Only one dinosaur bone has ever been found in the state of Washington (an unidentified theropod in the San Juan islands), but that didn’t stop the small town of Granger from conspiring to capitalize on Jurassic Park mania in 1993. In 1994, the first dinosaur statue was produced, and their collection has grown by leaps and bounds since, with around thirty concrete dinosaurs scattered around the town. Driving around to see them is like being on a much safer, easier-to-spot safari. There’s also significantly less chance of a mauling, though it came close when I was repeatedly heckled by some little bastard children out a car window because I dared to climb on and ride a baby brontosaurus like god and nature intended, losing a shoe in the attempt. “Boo! Boo! You suck!” over and over and over. It might not be strictly polite to dropkick someone else’s child, but I think the rules of society occasionally allow for it. After all, it takes a village. I made do with “I can see you, you little shits!” and they piped down. Score one for profanity and vague threats.
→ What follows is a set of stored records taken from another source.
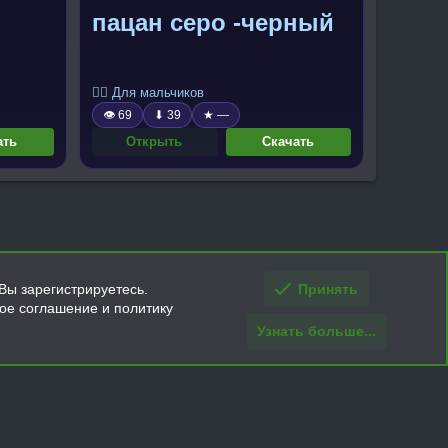
пацан серо -черный
🧍‍♂️ Для мальчиков
👁 69
⬇ 39
★ —
ать
Открыть
Скачать
Вы зарегистрируетесь.
Принять
кое соглашение и политику
Узнать больше...
ти и условия покупки/возврата
Помощь
Главная
R
S
S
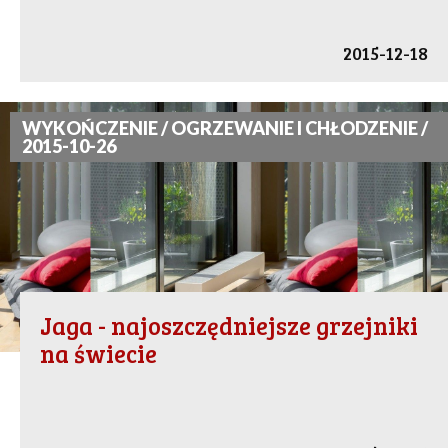
2015-12-18
WYKOŃCZENIE / OGRZEWANIE I CHŁODZENIE /
2015-10-26
Jaga - najoszczędniejsze grzejniki
na świecie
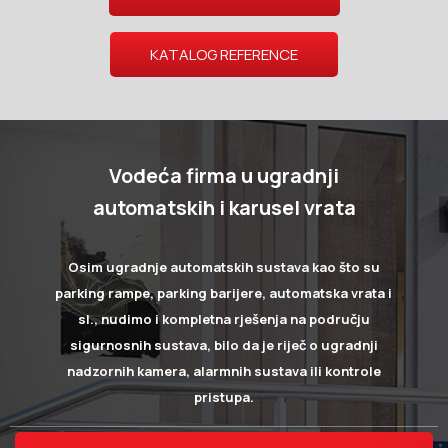
KATALOG REFERENCE
Vodeća firma u ugradnji
automatskih i karusel vrata
Osim ugradnje automatskih sustava kao što su
parking rampe, parking barijere, automatska vrata i
sl., nudimo i kompletna rješenja na području
sigurnosnih sustava, bilo da je riječ o ugradnji
nadzornih kamera, alarmnih sustava ili kontrole
pristupa.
There was also a slight risk of mauling by dinosaur descendants. I visited at the peak of nesting season, and several species of birds made it clear that we were not welcome in the area. None so clear as the goose that hissed and charged at Jason while his back was turned. I warned him in time which I feel makes up for my failure during The Pony Incident™ of ’14.

Although a few of Granger’s dinosaurs have “battle damage”, most of them have sweet and goofy expressions, not unlike the dinosaurs of Dinosaur World. Unlike Dinosaur World, the dinosaurs of Granger are a little worse for wear, but they are free to gander at, ride, and generally make an ass of oneself in public. It’s also evidently a prime public makeout spot, even at high noon on a Sunday, and I have some spectacular photos of people grinding intently on each other’s laps that I took by complete accident. Whoooops. Take that action into the privacy of the volcano toilets, people.